The input:
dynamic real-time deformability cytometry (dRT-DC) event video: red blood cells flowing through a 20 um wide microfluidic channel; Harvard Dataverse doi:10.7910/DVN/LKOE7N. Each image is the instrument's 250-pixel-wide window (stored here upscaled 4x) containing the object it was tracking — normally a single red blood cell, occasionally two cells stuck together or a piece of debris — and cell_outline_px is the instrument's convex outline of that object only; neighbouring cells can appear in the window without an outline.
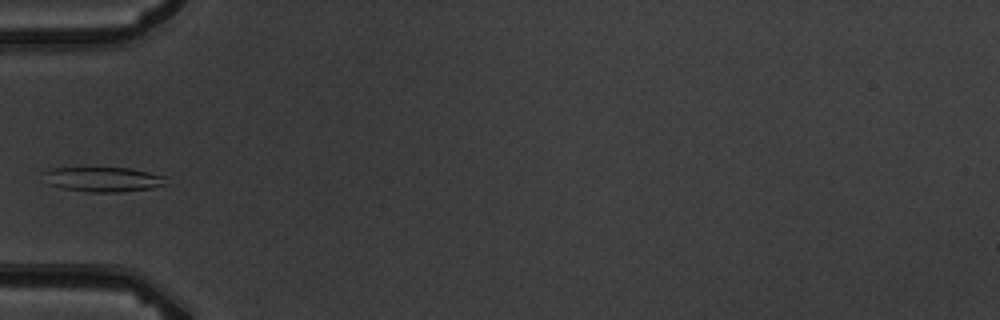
{"species": "common noctule bat (a hibernating species)", "species_latin": "Nyctalus noctula", "temperature_condition": "warm", "stored_images_in_passage": 5, "camera_frame_rate_fps": 3000, "um_per_image_px": 0.085, "animal": {"sex": "male", "body_mass_g": 19.5, "forearm_length_mm": 54.6}, "frame": {"image": 1, "passage_image": 4, "time_ms": 4.333, "image_size_px": [1000, 320], "cell_outline_px": [[168, 184], [152, 188], [120, 192], [88, 192], [64, 188], [52, 184], [44, 172], [52, 168], [128, 168], [148, 172], [164, 176]], "centroid_in_image_um": [8.86, 15.25], "position_along_channel_um": 76.1, "area_um2": 17.22}}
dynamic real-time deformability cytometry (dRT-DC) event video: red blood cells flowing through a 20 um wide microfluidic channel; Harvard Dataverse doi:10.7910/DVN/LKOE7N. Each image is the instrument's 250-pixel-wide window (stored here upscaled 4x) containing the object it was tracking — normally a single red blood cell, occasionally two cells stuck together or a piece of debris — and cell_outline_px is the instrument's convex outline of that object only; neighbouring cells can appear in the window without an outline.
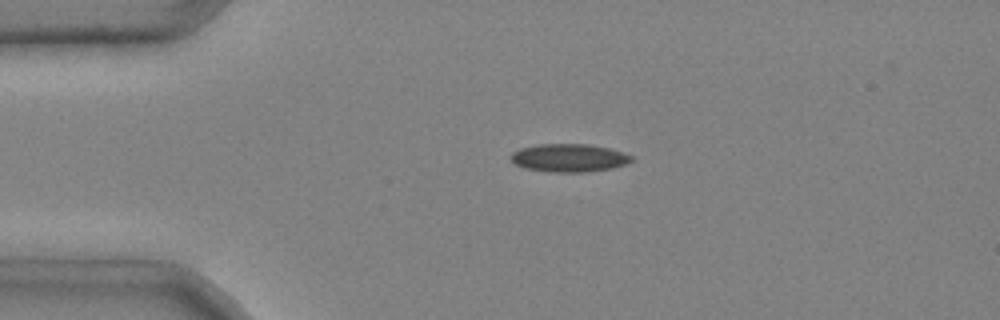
{"species": "common noctule bat (a hibernating species)", "species_latin": "Nyctalus noctula", "temperature_condition": "cold", "stored_images_in_passage": 5, "camera_frame_rate_fps": 3000, "um_per_image_px": 0.085, "animal": {"sex": "male", "body_mass_g": 20.4}, "frame": {"image": 1, "passage_image": 1, "time_ms": 0.0, "image_size_px": [1000, 320], "cell_outline_px": [[632, 160], [628, 164], [612, 168], [584, 172], [548, 172], [524, 168], [516, 164], [512, 160], [512, 152], [520, 148], [536, 144], [588, 144], [608, 148], [624, 152], [632, 156]], "centroid_in_image_um": [48.38, 13.42], "position_along_channel_um": 36.6, "area_um2": 19.77}}
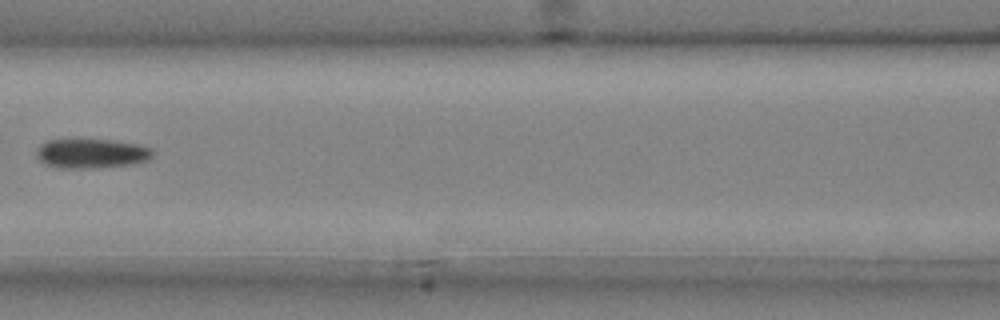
{"frame": {"image": 2, "passage_image": 4, "time_ms": 1.0, "image_size_px": [1000, 320], "cell_outline_px": [[152, 156], [148, 160], [132, 164], [96, 168], [64, 168], [44, 164], [36, 156], [36, 148], [44, 140], [112, 140], [140, 144], [152, 148]], "centroid_in_image_um": [7.76, 13.04], "position_along_channel_um": 158.8, "area_um2": 20.06}}
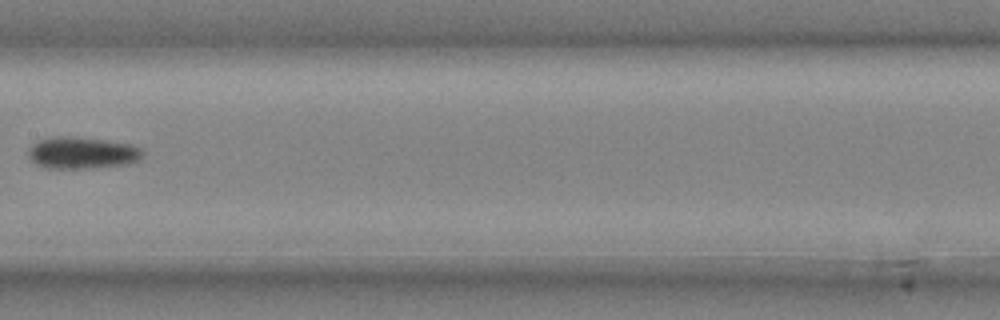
{"frame": {"image": 3, "passage_image": 5, "time_ms": 1.333, "image_size_px": [1000, 320], "cell_outline_px": [[144, 156], [140, 160], [128, 164], [88, 168], [44, 168], [36, 164], [28, 156], [28, 148], [32, 144], [40, 140], [56, 136], [68, 136], [104, 140], [132, 144], [144, 148]], "centroid_in_image_um": [7.02, 12.99], "position_along_channel_um": 200.4, "area_um2": 21.39}}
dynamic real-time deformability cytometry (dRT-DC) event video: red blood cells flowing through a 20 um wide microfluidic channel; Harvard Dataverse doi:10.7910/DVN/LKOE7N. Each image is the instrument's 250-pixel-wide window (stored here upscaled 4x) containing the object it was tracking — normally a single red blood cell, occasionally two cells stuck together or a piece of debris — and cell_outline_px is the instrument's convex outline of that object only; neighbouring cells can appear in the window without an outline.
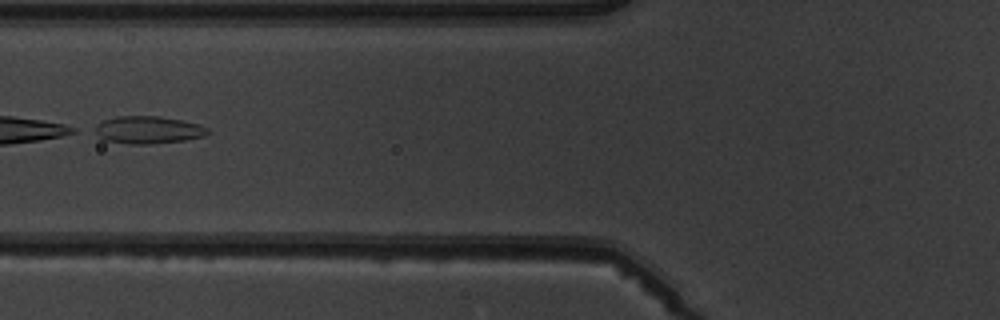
{"species": "common noctule bat (a hibernating species)", "species_latin": "Nyctalus noctula", "temperature_condition": "warm", "stored_images_in_passage": 7, "camera_frame_rate_fps": 3000, "um_per_image_px": 0.085, "animal": {"sex": "male", "body_mass_g": 19.5, "forearm_length_mm": 54.6}, "frame": {"image": 1, "passage_image": 6, "time_ms": 6.667, "image_size_px": [1000, 320], "cell_outline_px": [[212, 132], [204, 136], [184, 140], [148, 144], [128, 144], [104, 140], [92, 132], [88, 128], [104, 120], [116, 116], [160, 116], [200, 124], [208, 128]], "centroid_in_image_um": [12.52, 11.04], "position_along_channel_um": 113.3, "area_um2": 18.44}}
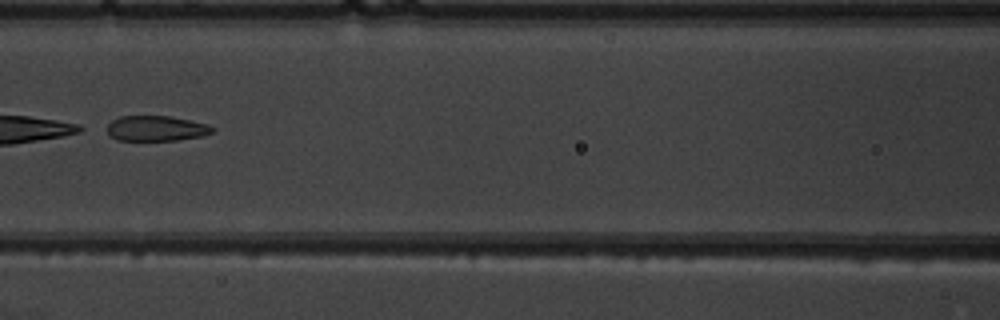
{"frame": {"image": 2, "passage_image": 7, "time_ms": 7.667, "image_size_px": [1000, 320], "cell_outline_px": [[216, 128], [212, 132], [200, 136], [176, 140], [116, 140], [108, 136], [108, 124], [112, 120], [120, 116], [172, 116], [208, 124]], "centroid_in_image_um": [13.26, 10.91], "position_along_channel_um": 153.3, "area_um2": 15.55}}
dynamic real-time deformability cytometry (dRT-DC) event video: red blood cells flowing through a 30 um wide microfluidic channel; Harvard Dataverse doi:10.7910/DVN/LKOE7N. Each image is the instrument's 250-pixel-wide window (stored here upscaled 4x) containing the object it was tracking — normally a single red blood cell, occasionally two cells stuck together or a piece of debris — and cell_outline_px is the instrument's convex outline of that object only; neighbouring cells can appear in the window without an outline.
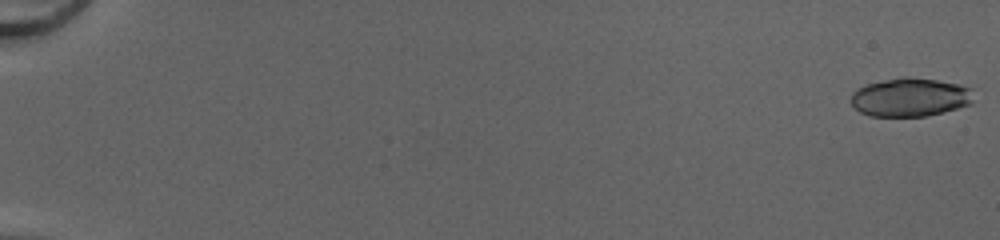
{"species": "common noctule bat (a hibernating species)", "species_latin": "Nyctalus noctula", "temperature_condition": "cold", "stored_images_in_passage": 17, "camera_frame_rate_fps": 3000, "um_per_image_px": 0.085, "animal": {"sex": "female", "body_mass_g": 20.0, "forearm_length_mm": 54.0}, "frame": {"image": 1, "passage_image": 1, "time_ms": 0.0, "image_size_px": [1000, 240], "cell_outline_px": [[972, 104], [924, 116], [868, 116], [860, 112], [852, 104], [852, 92], [856, 88], [864, 84], [904, 76], [908, 76], [936, 80], [960, 84], [972, 88]], "centroid_in_image_um": [77.34, 8.25], "position_along_channel_um": 7.7, "area_um2": 27.57}}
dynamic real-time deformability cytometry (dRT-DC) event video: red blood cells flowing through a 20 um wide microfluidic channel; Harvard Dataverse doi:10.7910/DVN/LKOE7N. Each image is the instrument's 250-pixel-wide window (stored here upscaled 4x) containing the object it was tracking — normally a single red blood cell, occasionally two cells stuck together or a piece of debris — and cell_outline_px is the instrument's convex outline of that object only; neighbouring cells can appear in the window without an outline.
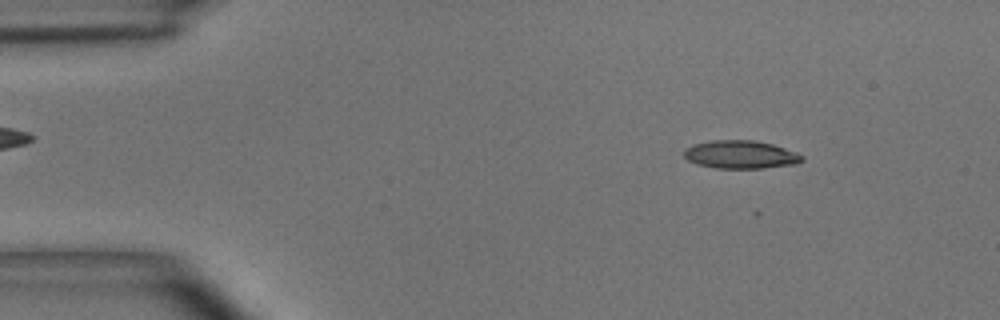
{"species": "common noctule bat (a hibernating species)", "species_latin": "Nyctalus noctula", "temperature_condition": "room temperature", "stored_images_in_passage": 48, "camera_frame_rate_fps": 3000, "um_per_image_px": 0.085, "animal": {"sex": "male", "body_mass_g": 15.6}, "frame": {"image": 1, "passage_image": 6, "time_ms": 1.667, "image_size_px": [1000, 320], "cell_outline_px": [[804, 160], [796, 164], [764, 168], [716, 168], [696, 164], [688, 160], [684, 156], [684, 148], [692, 144], [712, 140], [752, 140], [772, 144], [796, 152], [804, 156]], "centroid_in_image_um": [62.94, 13.14], "position_along_channel_um": 22.1, "area_um2": 19.42}}
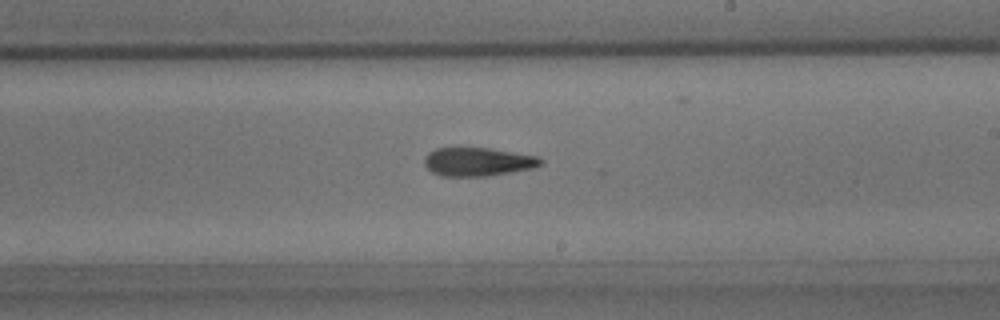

Task brief: Quote the listing above in full, except for the pictures.

Exercise output:
dynamic real-time deformability cytometry (dRT-DC) event video: red blood cells flowing through a 20 um wide microfluidic channel; Harvard Dataverse doi:10.7910/DVN/LKOE7N. Each image is the instrument's 250-pixel-wide window (stored here upscaled 4x) containing the object it was tracking — normally a single red blood cell, occasionally two cells stuck together or a piece of debris — and cell_outline_px is the instrument's convex outline of that object only; neighbouring cells can appear in the window without an outline.
{"species": "common noctule bat (a hibernating species)", "species_latin": "Nyctalus noctula", "temperature_condition": "warm", "stored_images_in_passage": 5, "camera_frame_rate_fps": 3000, "um_per_image_px": 0.085, "animal": {"sex": "male", "body_mass_g": 19.5, "forearm_length_mm": 54.6}, "frame": {"image": 1, "passage_image": 4, "time_ms": 4.333, "image_size_px": [1000, 320], "cell_outline_px": [[168, 184], [152, 188], [120, 192], [88, 192], [64, 188], [52, 184], [44, 172], [52, 168], [128, 168], [148, 172], [164, 176]], "centroid_in_image_um": [8.86, 15.25], "position_along_channel_um": 76.1, "area_um2": 17.22}}
dynamic real-time deformability cytometry (dRT-DC) event video: red blood cells flowing through a 20 um wide microfluidic channel; Harvard Dataverse doi:10.7910/DVN/LKOE7N. Each image is the instrument's 250-pixel-wide window (stored here upscaled 4x) containing the object it was tracking — normally a single red blood cell, occasionally two cells stuck together or a piece of debris — and cell_outline_px is the instrument's convex outline of that object only; neighbouring cells can appear in the window without an outline.
{"species": "common noctule bat (a hibernating species)", "species_latin": "Nyctalus noctula", "temperature_condition": "cold", "stored_images_in_passage": 5, "camera_frame_rate_fps": 3000, "um_per_image_px": 0.085, "animal": {"sex": "male", "body_mass_g": 20.4}, "frame": {"image": 1, "passage_image": 1, "time_ms": 0.0, "image_size_px": [1000, 320], "cell_outline_px": [[632, 160], [628, 164], [612, 168], [584, 172], [548, 172], [524, 168], [516, 164], [512, 160], [512, 152], [520, 148], [536, 144], [588, 144], [608, 148], [624, 152], [632, 156]], "centroid_in_image_um": [48.38, 13.42], "position_along_channel_um": 36.6, "area_um2": 19.77}}
{"frame": {"image": 2, "passage_image": 4, "time_ms": 1.0, "image_size_px": [1000, 320], "cell_outline_px": [[152, 156], [148, 160], [132, 164], [96, 168], [64, 168], [44, 164], [36, 156], [36, 148], [44, 140], [112, 140], [140, 144], [152, 148]], "centroid_in_image_um": [7.76, 13.04], "position_along_channel_um": 158.8, "area_um2": 20.06}}
{"frame": {"image": 3, "passage_image": 5, "time_ms": 1.333, "image_size_px": [1000, 320], "cell_outline_px": [[144, 156], [140, 160], [128, 164], [88, 168], [44, 168], [36, 164], [28, 156], [28, 148], [32, 144], [40, 140], [56, 136], [68, 136], [104, 140], [132, 144], [144, 148]], "centroid_in_image_um": [7.02, 12.99], "position_along_channel_um": 200.4, "area_um2": 21.39}}
dynamic real-time deformability cytometry (dRT-DC) event video: red blood cells flowing through a 20 um wide microfluidic channel; Harvard Dataverse doi:10.7910/DVN/LKOE7N. Each image is the instrument's 250-pixel-wide window (stored here upscaled 4x) containing the object it was tracking — normally a single red blood cell, occasionally two cells stuck together or a piece of debris — and cell_outline_px is the instrument's convex outline of that object only; neighbouring cells can appear in the window without an outline.
{"species": "common noctule bat (a hibernating species)", "species_latin": "Nyctalus noctula", "temperature_condition": "warm", "stored_images_in_passage": 7, "camera_frame_rate_fps": 3000, "um_per_image_px": 0.085, "animal": {"sex": "male", "body_mass_g": 19.5, "forearm_length_mm": 54.6}, "frame": {"image": 1, "passage_image": 6, "time_ms": 6.667, "image_size_px": [1000, 320], "cell_outline_px": [[212, 132], [204, 136], [184, 140], [148, 144], [128, 144], [104, 140], [92, 132], [88, 128], [104, 120], [116, 116], [160, 116], [200, 124], [208, 128]], "centroid_in_image_um": [12.52, 11.04], "position_along_channel_um": 113.3, "area_um2": 18.44}}
{"frame": {"image": 2, "passage_image": 7, "time_ms": 7.667, "image_size_px": [1000, 320], "cell_outline_px": [[216, 128], [212, 132], [200, 136], [176, 140], [116, 140], [108, 136], [108, 124], [112, 120], [120, 116], [172, 116], [208, 124]], "centroid_in_image_um": [13.26, 10.91], "position_along_channel_um": 153.3, "area_um2": 15.55}}
dynamic real-time deformability cytometry (dRT-DC) event video: red blood cells flowing through a 30 um wide microfluidic channel; Harvard Dataverse doi:10.7910/DVN/LKOE7N. Each image is the instrument's 250-pixel-wide window (stored here upscaled 4x) containing the object it was tracking — normally a single red blood cell, occasionally two cells stuck together or a piece of debris — and cell_outline_px is the instrument's convex outline of that object only; neighbouring cells can appear in the window without an outline.
{"species": "common noctule bat (a hibernating species)", "species_latin": "Nyctalus noctula", "temperature_condition": "cold", "stored_images_in_passage": 17, "camera_frame_rate_fps": 3000, "um_per_image_px": 0.085, "animal": {"sex": "female", "body_mass_g": 20.0, "forearm_length_mm": 54.0}, "frame": {"image": 1, "passage_image": 1, "time_ms": 0.0, "image_size_px": [1000, 240], "cell_outline_px": [[972, 104], [924, 116], [868, 116], [860, 112], [852, 104], [852, 92], [856, 88], [864, 84], [904, 76], [908, 76], [936, 80], [960, 84], [972, 88]], "centroid_in_image_um": [77.34, 8.25], "position_along_channel_um": 7.7, "area_um2": 27.57}}
dynamic real-time deformability cytometry (dRT-DC) event video: red blood cells flowing through a 20 um wide microfluidic channel; Harvard Dataverse doi:10.7910/DVN/LKOE7N. Each image is the instrument's 250-pixel-wide window (stored here upscaled 4x) containing the object it was tracking — normally a single red blood cell, occasionally two cells stuck together or a piece of debris — and cell_outline_px is the instrument's convex outline of that object only; neighbouring cells can appear in the window without an outline.
{"species": "common noctule bat (a hibernating species)", "species_latin": "Nyctalus noctula", "temperature_condition": "room temperature", "stored_images_in_passage": 48, "camera_frame_rate_fps": 3000, "um_per_image_px": 0.085, "animal": {"sex": "male", "body_mass_g": 15.6}, "frame": {"image": 1, "passage_image": 6, "time_ms": 1.667, "image_size_px": [1000, 320], "cell_outline_px": [[804, 160], [796, 164], [764, 168], [716, 168], [696, 164], [688, 160], [684, 156], [684, 148], [692, 144], [712, 140], [752, 140], [772, 144], [796, 152], [804, 156]], "centroid_in_image_um": [62.94, 13.14], "position_along_channel_um": 22.1, "area_um2": 19.42}}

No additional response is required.